Giorgia Meloni (Ansa)
Alla vigilia del Consiglio europeo di Bruxelles, Giorgia Meloni ha riferito alle Camere tracciando le priorità del governo italiano su difesa, Medio Oriente, clima ed economia. Un intervento che ha confermato la linea di continuità dell’esecutivo e la volontà di mantenere un ruolo attivo nei principali dossier internazionali.
Sull’Ucraina, la presidente del Consiglio ha ribadito che «la nostra posizione non cambia e non può cambiare davanti alle vittime civili e ai bombardamenti russi». L’Italia, ha spiegato, «rimane determinata nel sostenere il popolo ucraino nell’unico intento di arrivare alla pace», ma «non prevede l’invio di soldati nel territorio ucraino». Un chiarimento che giunge a pochi giorni dal vertice dei «volenterosi», mentre Meloni accusa Mosca di «porre condizioni impossibili per una seria iniziativa di pace».
Ampio spazio è stato dedicato alla crisi in Medio Oriente. La premier ha definito «un successo» il piano in venti punti promosso dal presidente americano Donald Trump, ringraziando Egitto, Qatar e Turchia per l’impegno diplomatico. «La violazione del cessate il fuoco da parte di Hamas dimostra chi sia il vero nemico dei palestinesi, ma non condividiamo la rappresaglia israeliana», ha affermato. L’Italia, ha proseguito, «è pronta a partecipare a una eventuale forza internazionale di stabilizzazione e a sostenere l’Autorità nazionale palestinese nell’addestramento delle forze di polizia». Quanto al riconoscimento dello Stato di Palestina, Meloni ha chiarito che «Hamas deve accettare di non avere alcun ruolo nella governance transitoria e deve essere disarmato. Il governo è pronto ad agire di conseguenza quando queste condizioni si saranno materializzate». In quest’ottica, ha aggiunto, sarà «opportuno un passaggio parlamentare» per definire i dettagli del contributo italiano alla pace.

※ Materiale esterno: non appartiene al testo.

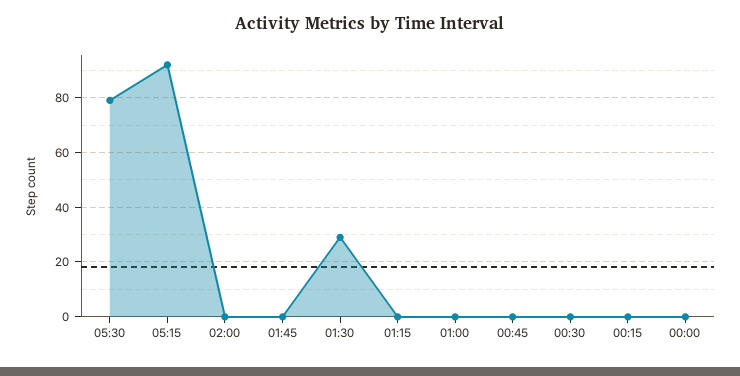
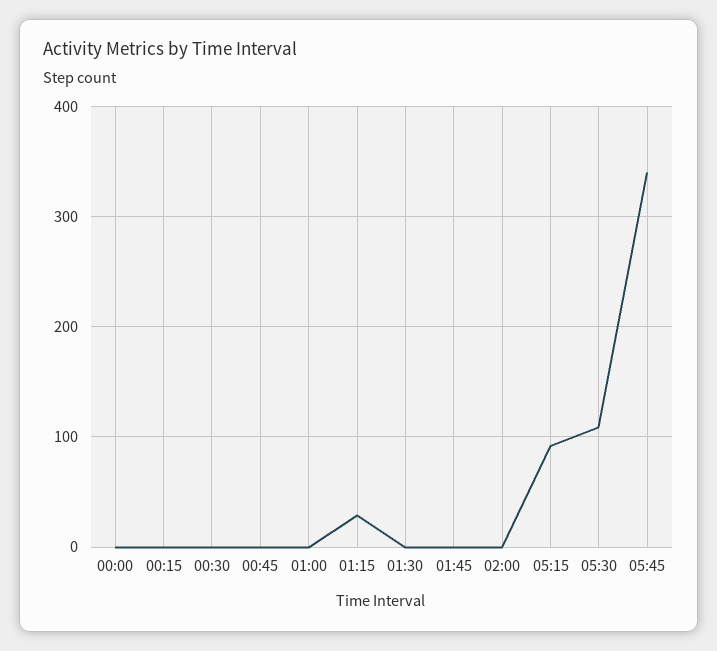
05:30: 80 -> 110
01:30: 30 -> 0
01:15: 0 -> 30
05:45: none -> 340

Sul piano economico e della difesa, la premier ha ribadito la richiesta di «rendere permanente la flessibilità del Patto di stabilità e crescita» per gli investimenti militari, sottolineando che «il rafforzamento della difesa europea richiede soluzioni finanziarie più ambiziose». Ha poi rivendicato i recenti riconoscimenti del Fondo monetario internazionale e delle agenzie di rating, affermando che «l’Italia torna in Serie A» e «si presenta in Europa forte di una stabilità politica rara nella storia repubblicana».
Nel passaggio ambientale, Meloni ha annunciato che l’Italia «non potrà sostenere la proposta di revisione della legge sul clima europeo» se non accompagnata da «un vero cambio di approccio». Ha definito «ideologico e irragionevole» un metodo che «pone obiettivi insostenibili e rischia di compromettere la credibilità dell’Unione».
Fra i temi che l’Italia porterà in Consiglio, la premier ha citato anche la semplificazione normativa - al centro di una lettera firmata con altri 15 leader europei e indirizzata a Ursula von der Leyen - e le politiche abitative, «a fronte del problema crescente dei costi immobiliari, soprattutto per i giovani». In questo ambito, ha ricordato, «il governo sta lavorando con il vicepresidente Salvini a un piano casa a prezzi calmierati per le giovani coppie».
Nel giorno del terzo anniversario del suo insediamento, Meloni ha infine rivendicato sui social i risultati del governo e ha concluso in Aula con un messaggio politico: «Finché la maggioranza degli italiani sarà dalla nostra parte, andremo avanti con la testa alta e lo sguardo fiero».